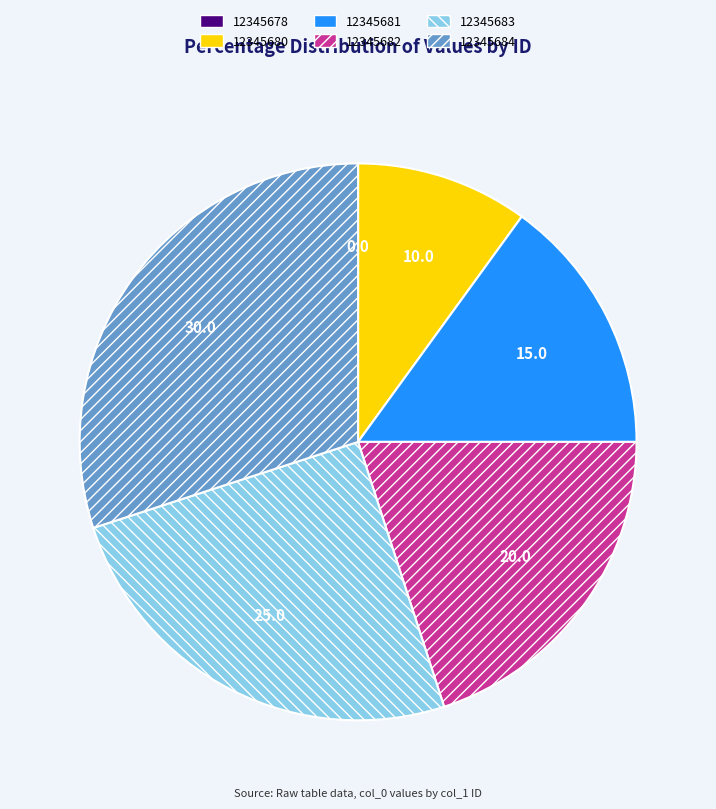

Which slice is the largest?

12345684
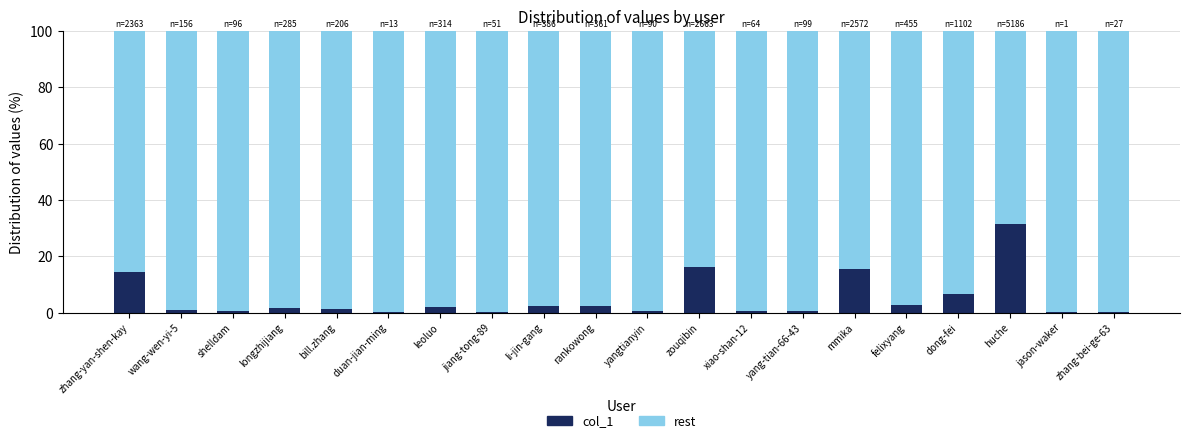

Is it true that col_1 equals 0.6 at yang-tian-66-43?

True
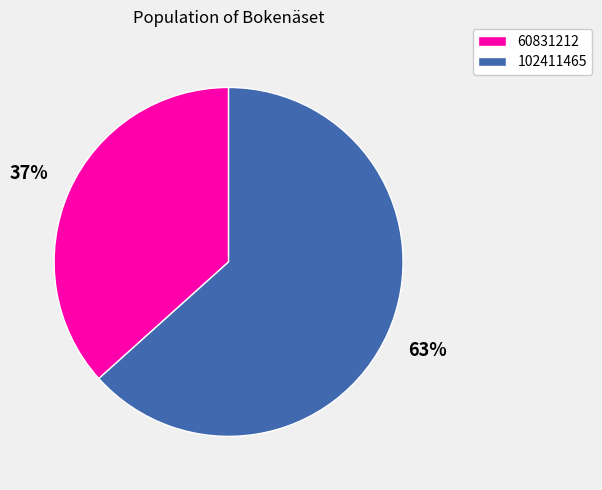

Which slice is the smallest?

60831212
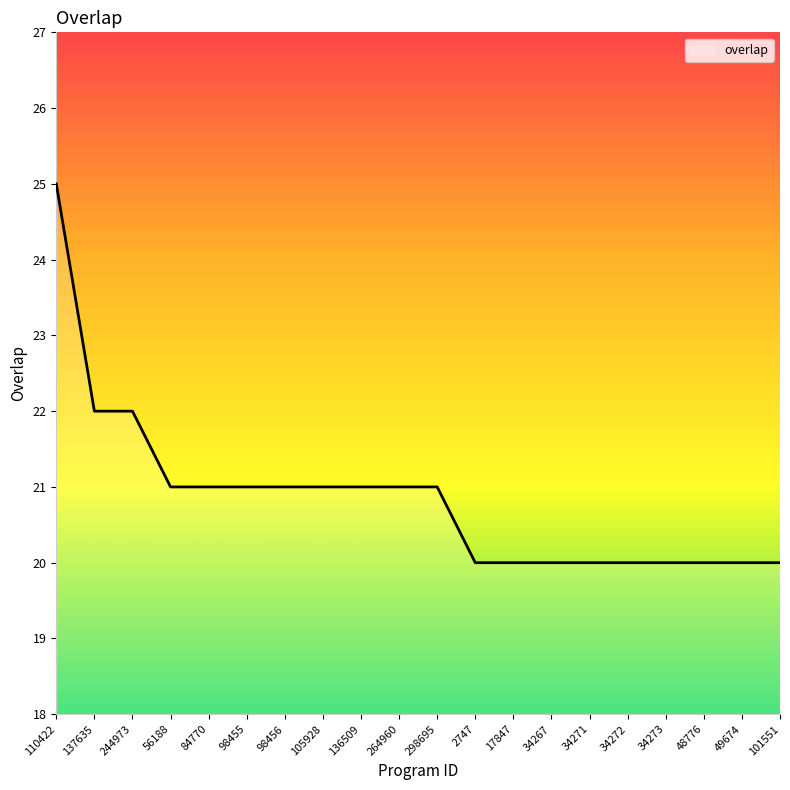

What is the average value?

21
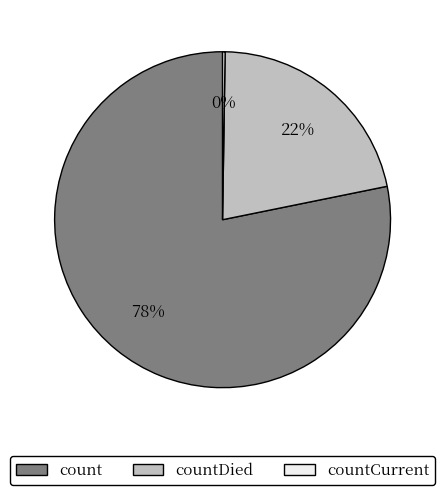

Which slice is the largest?

count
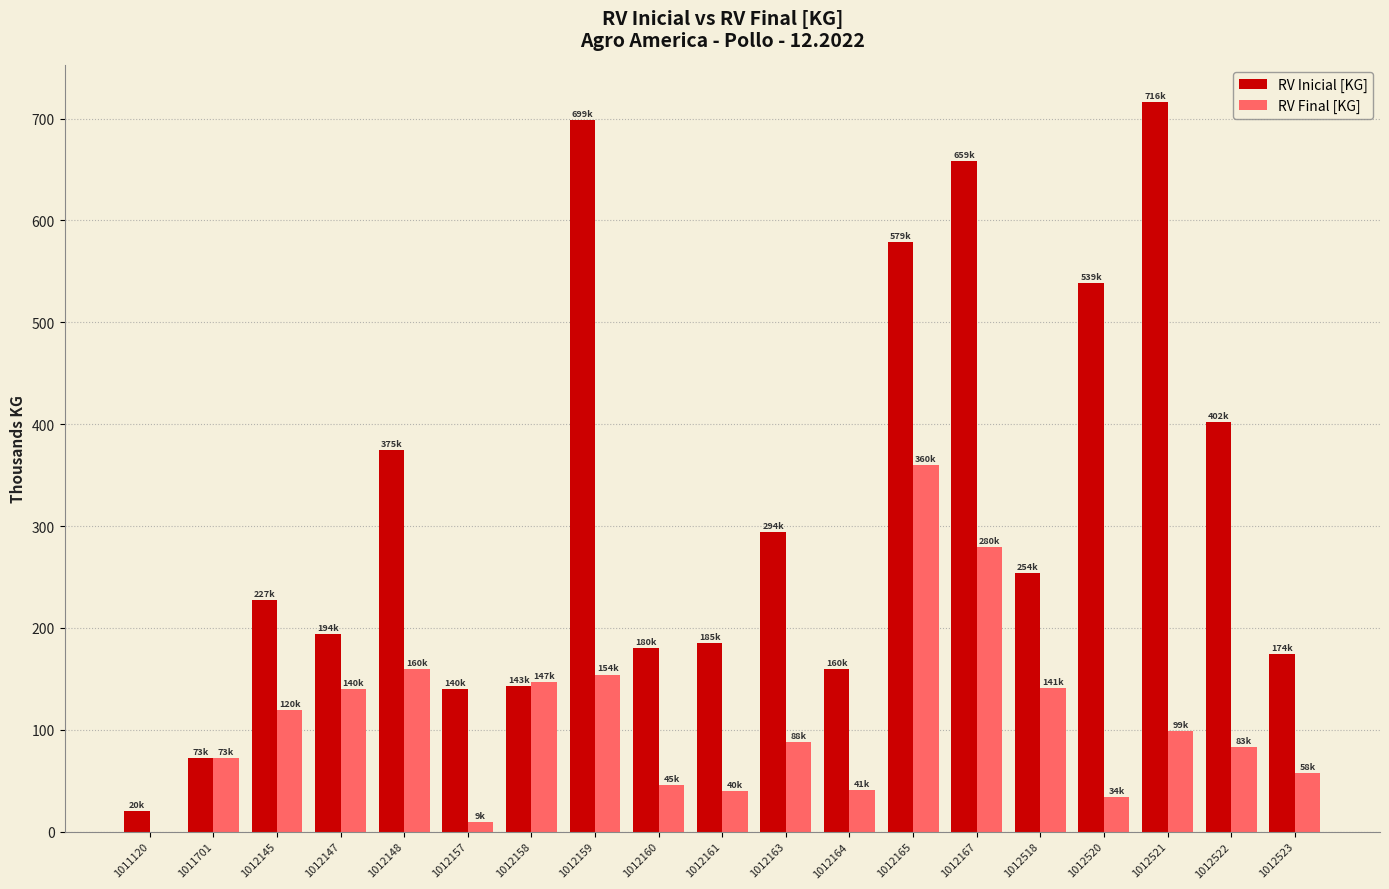

What is the maximum value shown in the chart?

716.3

**THE PROBLEM:** Can you transcribe every line of the material above word for word, leaving the pictures out?

**EXERCISE RESULT:**
Which slice is the largest?

12345684

Is it true that col_1 equals 0.6 at yang-tian-66-43?

True

Which slice is the smallest?

60831212

What is the average value?

21

Which slice is the largest?

count

What is the maximum value shown in the chart?

716.3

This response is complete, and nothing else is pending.